2005 Parvati Smith diagnosed this month with breast cancer.

Further New Zealand based reading:

"Under the Wires" Listener Magazine Article, April 2007

Powerlines Double Risk of Cancer in Children

Monday, November 10, 2008

Migration: Culture Shock and Loss, A Comparison

Many migrants to New Zealand usually go through some form of culture shock -a pyscological reaction to an unfamiliar environment, or a sense of grief for the loss of the lives they they've left behind. I'd like to just take a few moments to weigh up the two.

1.Honeymoons and Denial
Exposure to an unfamiliar environments can be a positive experience, there's freshness of a new set of stimuli, the joy of discovery and the initial elation at having "made it". It's often called the honeymoon phase because of the the differences between the old and new cultures are seen in a romantic way.

It is during this phase that many migrants congratulate themselves on their decision to move to New Zealand, it's a re-affirmation that their decision was a "good choice".

Not every migrant feels this way though, some are hit with the feeling of " What have I done?" when they realise that the quality of their life in New Zealand is going to be lower than it was in their own country.
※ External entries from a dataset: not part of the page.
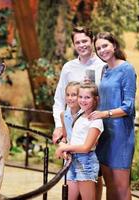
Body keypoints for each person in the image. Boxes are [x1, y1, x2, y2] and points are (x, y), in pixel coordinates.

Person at [52, 26, 105, 199]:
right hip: (72, 128)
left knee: (93, 176)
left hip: (93, 127)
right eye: (77, 42)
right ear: (73, 45)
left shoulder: (103, 66)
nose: (82, 45)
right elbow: (60, 100)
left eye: (85, 41)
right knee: (72, 177)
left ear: (92, 41)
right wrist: (59, 126)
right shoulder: (69, 67)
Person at [89, 32, 137, 200]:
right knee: (110, 185)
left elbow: (128, 107)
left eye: (105, 46)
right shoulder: (104, 70)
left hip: (121, 136)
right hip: (105, 134)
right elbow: (103, 99)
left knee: (122, 188)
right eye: (99, 48)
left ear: (114, 45)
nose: (102, 50)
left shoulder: (127, 69)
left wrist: (104, 114)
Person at [56, 83, 104, 200]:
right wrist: (64, 145)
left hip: (86, 162)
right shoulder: (79, 115)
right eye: (81, 97)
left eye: (87, 97)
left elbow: (86, 147)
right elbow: (71, 139)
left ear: (95, 99)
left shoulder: (96, 121)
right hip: (72, 160)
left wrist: (64, 148)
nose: (83, 100)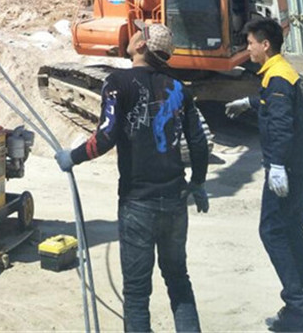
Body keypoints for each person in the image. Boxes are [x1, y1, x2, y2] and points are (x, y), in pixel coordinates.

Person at [55, 23, 209, 333]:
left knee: (137, 294)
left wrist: (72, 157)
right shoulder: (179, 88)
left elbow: (106, 136)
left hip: (138, 203)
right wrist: (199, 182)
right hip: (176, 200)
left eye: (138, 34)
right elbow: (199, 142)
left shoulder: (118, 82)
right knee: (178, 279)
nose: (132, 35)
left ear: (142, 47)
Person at [225, 16, 303, 333]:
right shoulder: (281, 73)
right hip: (299, 166)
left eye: (250, 44)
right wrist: (250, 101)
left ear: (265, 44)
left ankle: (298, 307)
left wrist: (275, 166)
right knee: (292, 228)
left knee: (272, 232)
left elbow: (281, 127)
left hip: (286, 168)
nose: (248, 50)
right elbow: (277, 106)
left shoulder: (276, 79)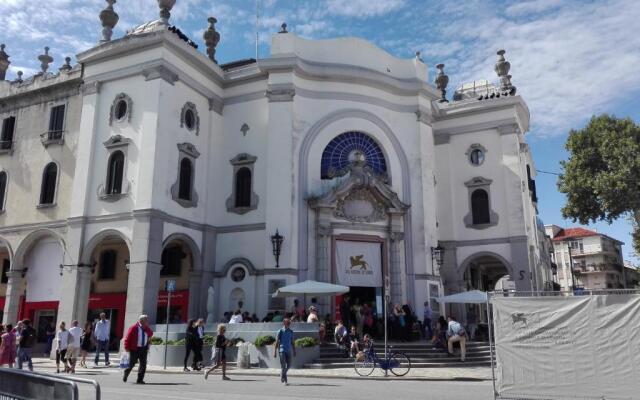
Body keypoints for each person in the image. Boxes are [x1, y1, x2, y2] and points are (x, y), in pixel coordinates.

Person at [123, 314, 154, 384]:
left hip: (144, 348)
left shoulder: (146, 328)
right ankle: (126, 372)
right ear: (142, 321)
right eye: (146, 320)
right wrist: (126, 347)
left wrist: (149, 340)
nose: (147, 321)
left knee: (143, 364)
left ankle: (140, 380)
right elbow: (128, 337)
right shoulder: (134, 327)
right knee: (132, 363)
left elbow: (151, 333)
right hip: (135, 348)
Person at [274, 318, 296, 386]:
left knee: (289, 365)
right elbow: (277, 342)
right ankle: (284, 380)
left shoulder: (291, 331)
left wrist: (294, 350)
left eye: (289, 322)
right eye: (287, 322)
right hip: (282, 350)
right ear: (284, 323)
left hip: (289, 350)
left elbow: (292, 342)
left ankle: (282, 374)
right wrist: (274, 352)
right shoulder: (280, 331)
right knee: (283, 366)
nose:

Poor working practices, low remuneration, poor quality housing, lower standards of education and xenophobia are often cited as factors

"This is so much worse than what I came from, this can't be happening to me!" is how they often feel. This is called the denial phase.

2.Negotiation and Anger
Migrants come out their honeymoon phase as the gloss begins to wear off and the routine of everyday life is established. That vacation feeling fades away after a few weeks and they enter the negotiation phase. People often start to miss food from home, their favourite TV show, friends and relatives; they find cultural differences annoying. They may suffer mood swings during this time and some go on to develop depression.

Others transition from denial to anger as they rail against the injustices and unfairness of their new lives. They feel restricted and trapped by the situation they find themselves in.

3.Adjustment and Bargaining
Moving out the negotiation phases takes around 6-12 months. By then the sense of newness has worn off, the routine of daily life takes over and people begin to feel a lot more settled and content as they assimilate into the culture. Unless circumstances change for them they tend to stay in this phase

The other group moves from denial into bargaining: How can they work out a way to make this place work, if they stick at things for a year or two perhaps it will get better?

They often take up a course of further education, get stuck in to having a family, take up a new hobby or or concentrate on doing up that awful house they just bought.

4.Reverse culture shock and Depression
Migrants who've made it through to the adjustment phase tend to stay put. But those who do move on often say that they have problems when they return to their own country - whether it be on a holiday or to live. The problems they have re-adjusting can be just as marked as those they experienced when they arrived in New Zealand and most are unprepared for it.

The group that experienced grief as a result of their migration move on from the bargaining phase into depression. They feel powerless to control their own destiny, they feel as if they live on the margins of society. At this stage they may not have the means to leave New Zealand or are prevented from going due to other commitments e.g.their partner is a New Zealander and doesn't want to leave.

If they are still working they may be in a job that they are over qualified/experienced for and subordinate to someone that they feel no respect for.

This can cause depression, suicidal tendencies and a distinct feeling of being trapped and powerless.

Some make it through into the acceptance phase, some do manange to leave. Those who stay may change their careers completely - move from the IT dept to the kindergarten, or from the hospital to a cab or a volunteer group.

I hope it this has been of some help to you .

If you feel that any of these issues affect you and if you are still having problems you may like to see out the services of a professional counsellor who has experience of working with migrants, perferably one that is a migrant themself and already understands the issues very well.